PSIAlt's comments

PSIAlt · on Jan 28, 2017

Most space in email attachments is photos and office documents.

PSIAlt · on Jan 28, 2017

1. This is nothing to do with distributed storage

2. Symlinks are not required to be linked to existing file

3. Symlinks are not atomic

4. You still need to maintain filedb (or how do you resolve which storage contains given file?)

nso · on Jan 28, 2017

1. Depends on your distributed storage. If you use clustered file system your argument is void.

2. While true I fail to see how that is relevant. What part of my described flow would be broken?

3. While true I again fail to see relevance. Are you just listing characteristics of symlinks? A field in a database could exist with a filepath pointing to a non-existing file as well.

4. Sure. I was describing how to avoid the counter and magic number, not the database.

PSIAlt · on Jan 28, 2017

Thanks for your question. In your solution there is some consistency vulnerabilities:

- (Step 1) If "delete service failed" - timeout is a fail? The decrement probably was done, but your app do not see response. In this case you dont know whatever decrement was done really or not. You cannot do re-try with this error (unless you use "magic" =))

- (Step 1) If you do "unmark deleted index" this does not mean it was fixed on disk forever. Your app or even server can shutdown/reboot before you ensure disk write.

- (Step 2) If marking failed you generally cannot rollback. You can try to rollback the decrement, but operation can possibly fail too. On next delete iteration the counter in filedb will be corrupted in this case.

- (Step 3) Indexes become exclusive data owner. If you lose indexes for 1 mailbox somehow - you cannot rely on counters in filedb anymore. So, you cannot do any decrements anymore until full double-side recheck.

- Any bug in any app in this chain can destroy filedb consistency.

zzzcpan · on Jan 28, 2017

Your magic numbers don't seem to guarantee consistency either, multiple faulty exchanges and the file could be gone forever: maybe random numbers happened to be the same, or the sum of substractions during faulty exchanges got to 0, or there was an overflow, etc.

Distributed algorithms are not easy, but for this case there are proven solutions, look up how Riak deletes records for example, with "tombstones" and "reaping". Basically you have to think in terms of CRDTs and have a log of operations, a versioning scheme, a synchronization, etc., all of which help you to make sure that no operation is applied twice anywhere and that in case of faulty communications nodes can synchronize and apply missing operations. This gives you consistency, eventually, and a reliable way to know when files can be physically deleted. Or, you know, just use Riak.

grogenaut · on Jan 29, 2017

or dynamo, or cassandra, or several others that all exhibit good behavior around these things.

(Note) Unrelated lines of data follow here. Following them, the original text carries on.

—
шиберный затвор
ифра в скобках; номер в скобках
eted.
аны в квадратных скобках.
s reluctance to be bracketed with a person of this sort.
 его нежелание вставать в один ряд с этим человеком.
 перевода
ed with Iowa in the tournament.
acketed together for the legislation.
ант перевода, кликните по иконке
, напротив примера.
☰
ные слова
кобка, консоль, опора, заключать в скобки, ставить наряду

Also all of the above (and riak) have event streams when tombstones go away so you can hook into this and reap the file.

Xeoncross · on Jan 29, 2017

There would be no rollback of the deleted marker since we don't want to undo the delete - we want to keep trying until it works.

> timeout is a fail?

No, a timeout would just issue a retry until we got a response back (or if there is a reader it would keep connecting until it got through). There is no danger about deleting a file multiple times since any additional unneeded deletes would report such.

> this does not mean it was fixed on disk forever

Then the system would keep seeing the marker (after it restarted from the crash), repeat the delete call, and then trying to delete the email for good. It can crash 100 times but eventually it would get both removed.

> Indexes become exclusive data owner. If you lose indexes...

Then no mater how you build this system you're toast and have to restore backups. No system can handle losing indexes (& the error correcting or checksum copies) whether they are btrees, file blocks, or memory addresses.